**Work request:**
Locate every line in the records that contains the word "Svenska", matching case exactly, and copy each such line.

[Data excerpts]
********

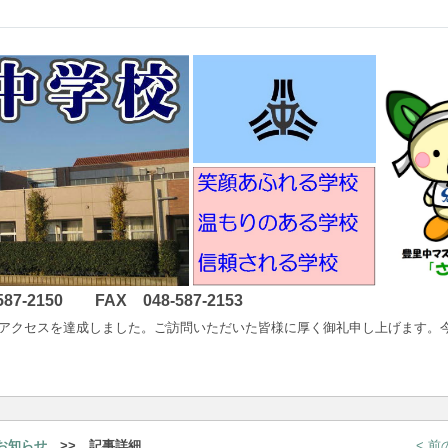
2150 FAX 048-587-2153
以降400万アクセスを達成しました。ご訪問いただいた皆様に厚く御礼申し上げ
お知らせ
>> 記事詳細
< 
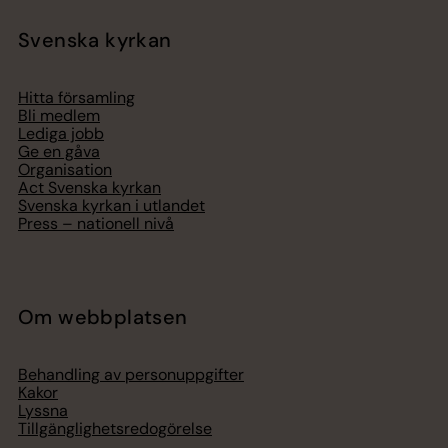
Svenska kyrkan
Hitta församling
Bli medlem
Lediga jobb
Ge en gåva
Organisation
Act Svenska kyrkan
Svenska kyrkan i utlandet
Press – nationell nivå
Om webbplatsen
Behandling av personuppgifter
Kakor
Lyssna
Tillgänglighetsredogörelse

********

**Solution to this exercise:**
Svenska kyrkan
Act Svenska kyrkan
Svenska kyrkan i utlandet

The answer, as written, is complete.